To discount a cash flow, simply divide the cash flow by one plus the discount rate, raised to the number of periods you are discounting. This means that our cash flow for the first time period of the project would be discounted once, the cash flow in the second time period would be discounted twice, and so forth. The way we do this is through the discount rate, r, and each cash flow is discounted by the number of time periods that cash flow is away from the present date. Now, this is not always the case, since cash flows typically are variable however, we must still account for time. This means that the present value of the cash flows decreases.

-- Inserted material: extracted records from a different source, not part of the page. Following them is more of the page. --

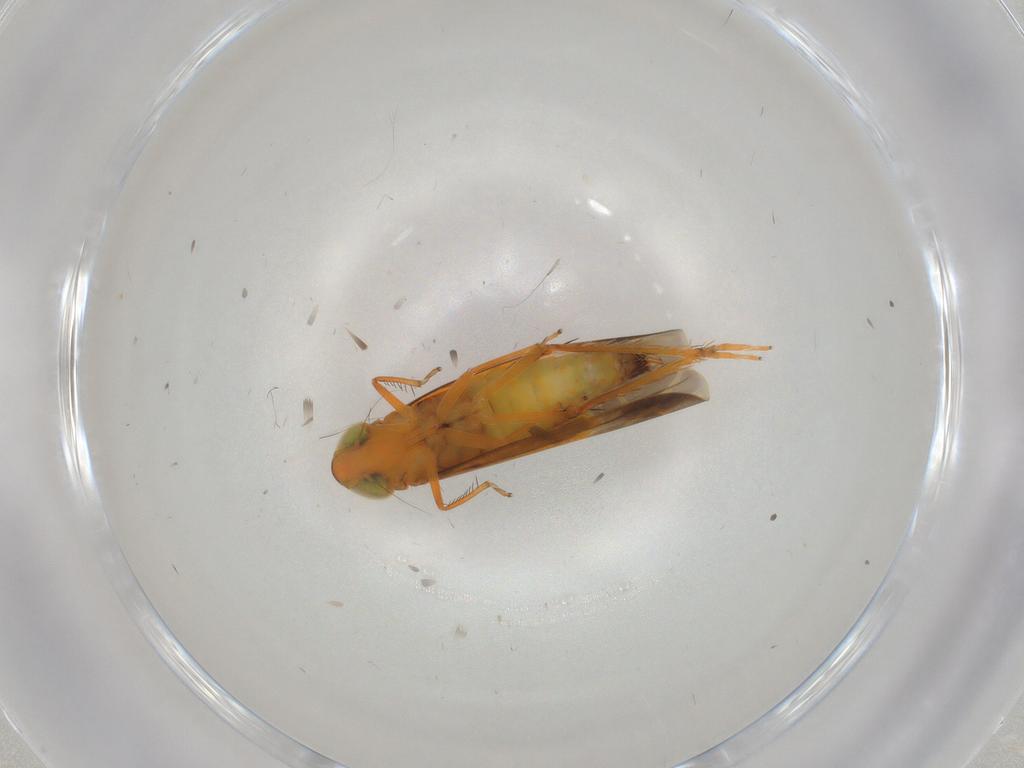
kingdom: Animalia
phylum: Arthropoda
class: Insecta
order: Hemiptera
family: Cicadellidae
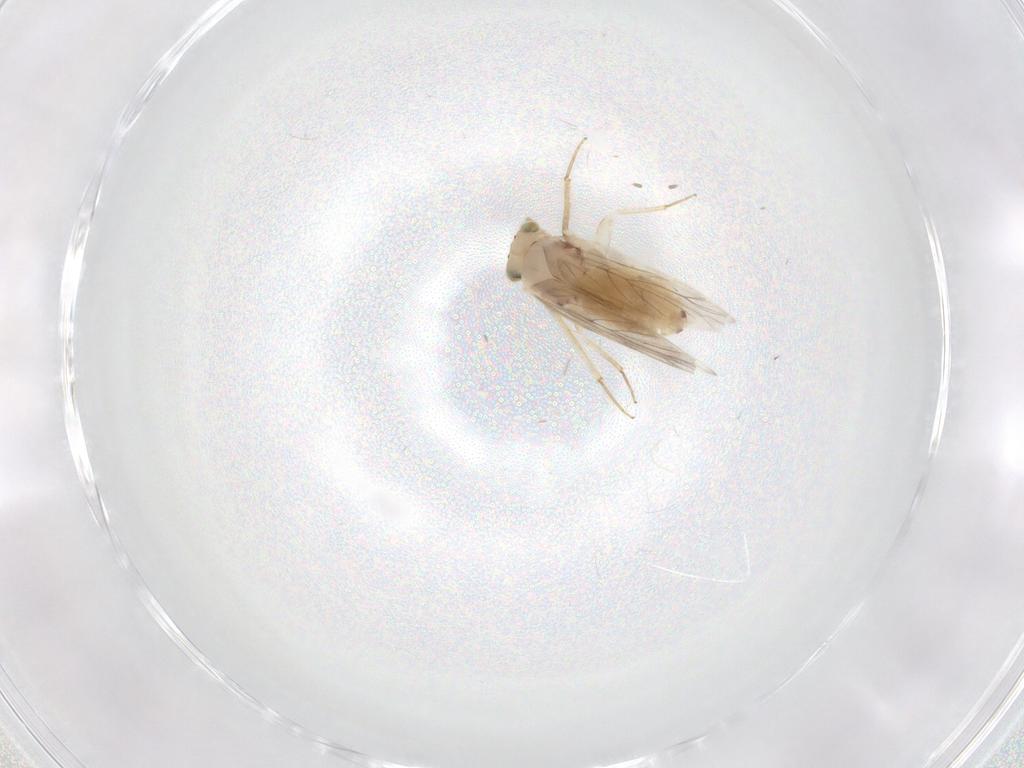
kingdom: Animalia
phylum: Arthropoda
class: Insecta
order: Psocodea
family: Lepidopsocidae
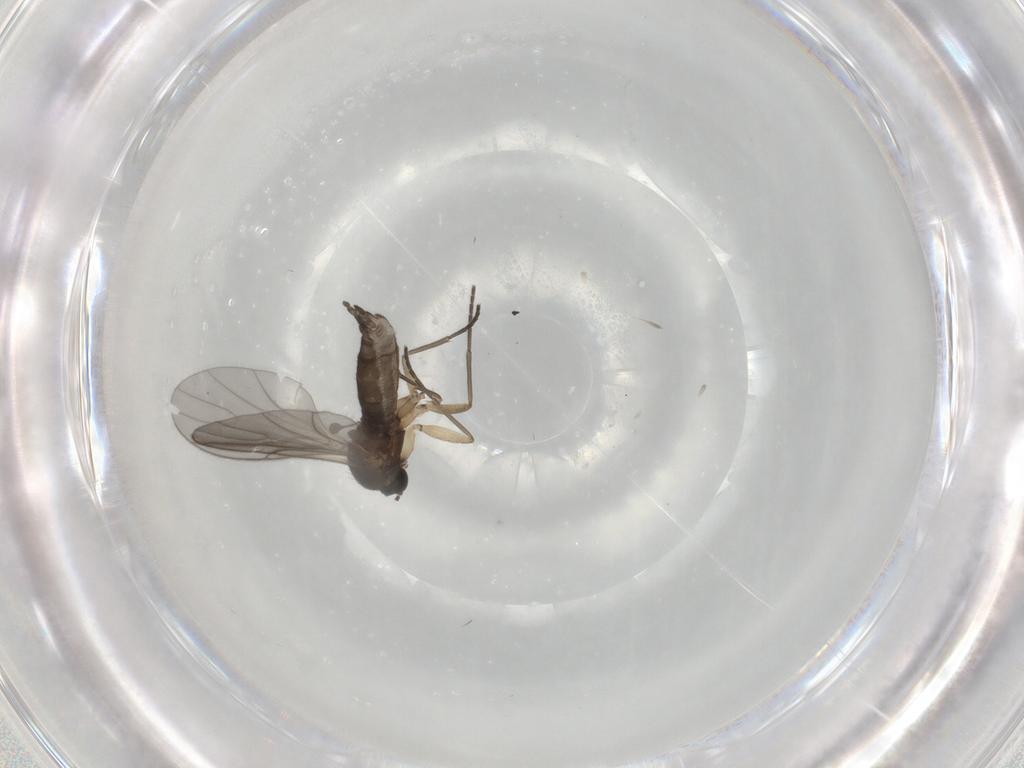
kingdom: Animalia
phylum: Arthropoda
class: Insecta
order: Diptera
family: Sciaridae
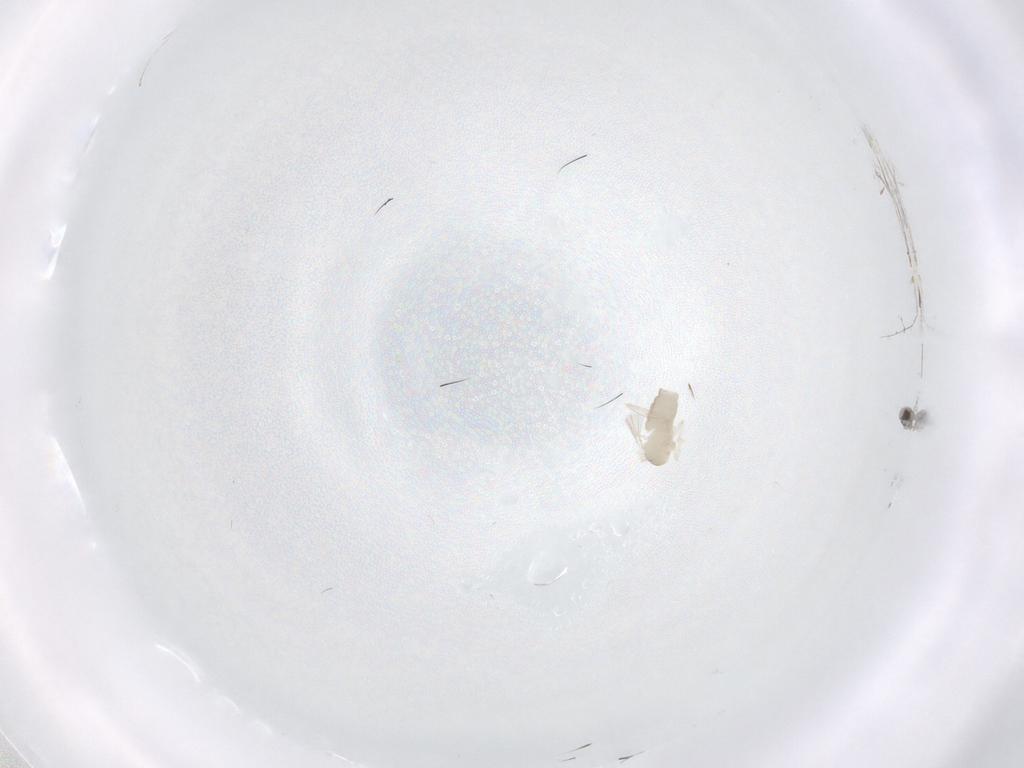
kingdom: Animalia
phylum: Arthropoda
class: Insecta
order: Diptera
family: Cecidomyiidae
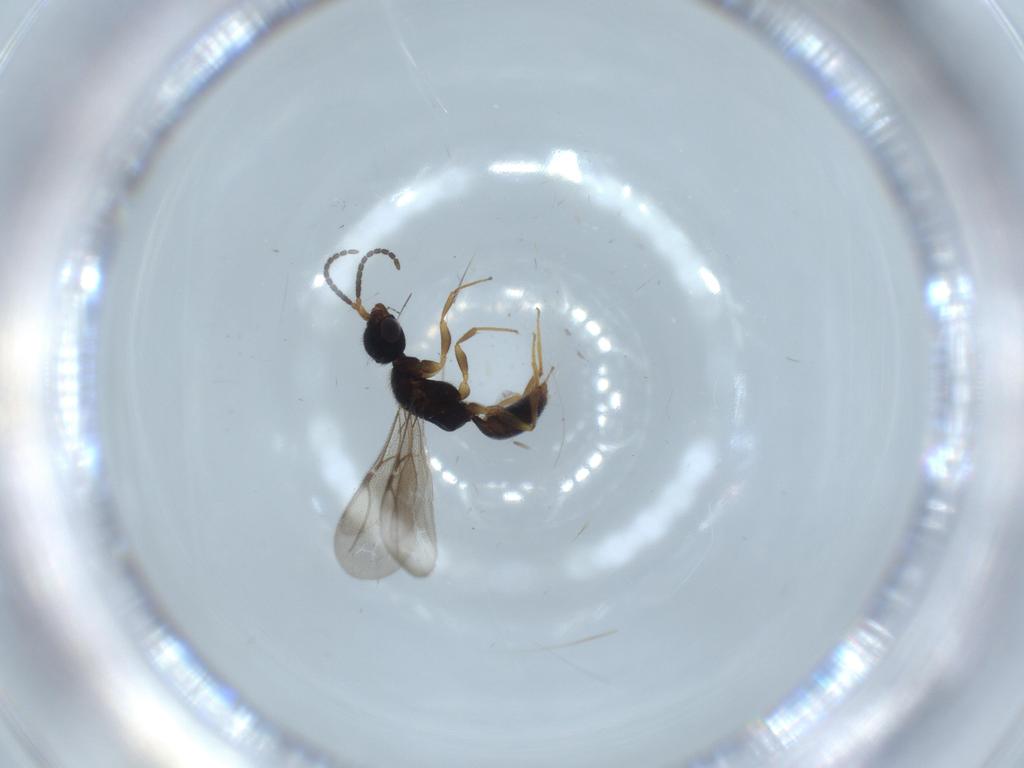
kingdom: Animalia
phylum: Arthropoda
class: Insecta
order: Hymenoptera
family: Bethylidae
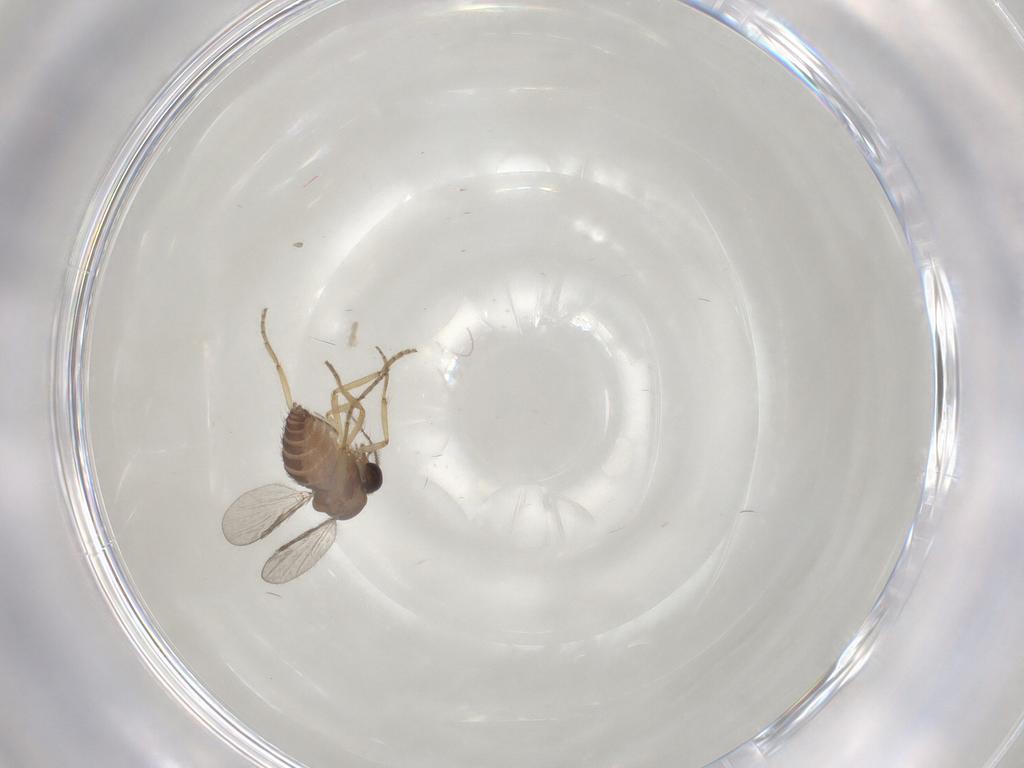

#Discounting cashflows present value series

Just by thinking of things intuitively by the time value of money, if you have a time series of identical cash flows, the cash flow in the first time period will be the most valuable, the cash flow in the second time period will be the second most valuable, and so forth. The alternative project is investing the dollar, and the rate of return for that alternative project is the rate that your dollar would grow over one year. If you don’t invest that dollar, you will still have that same dollar bill in your pocket next year however, if you invest it, you could have more than that dollar one year from now. The way we calculate the present value is through our discount rate, r, which is the rate of return we could expect from alternative projects. This way of thinking about NPV breaks it down into two parts, but the formula takes care of both of these parts simultaneously. cash you earn from the project, less the present value of all cash outflows, i.e.

discounting cashflows present value discounting cashflows present value

You can think of NPV in different ways, but I think the easiest way is to think of it is as the sum of the present value all cash inflows, i.e.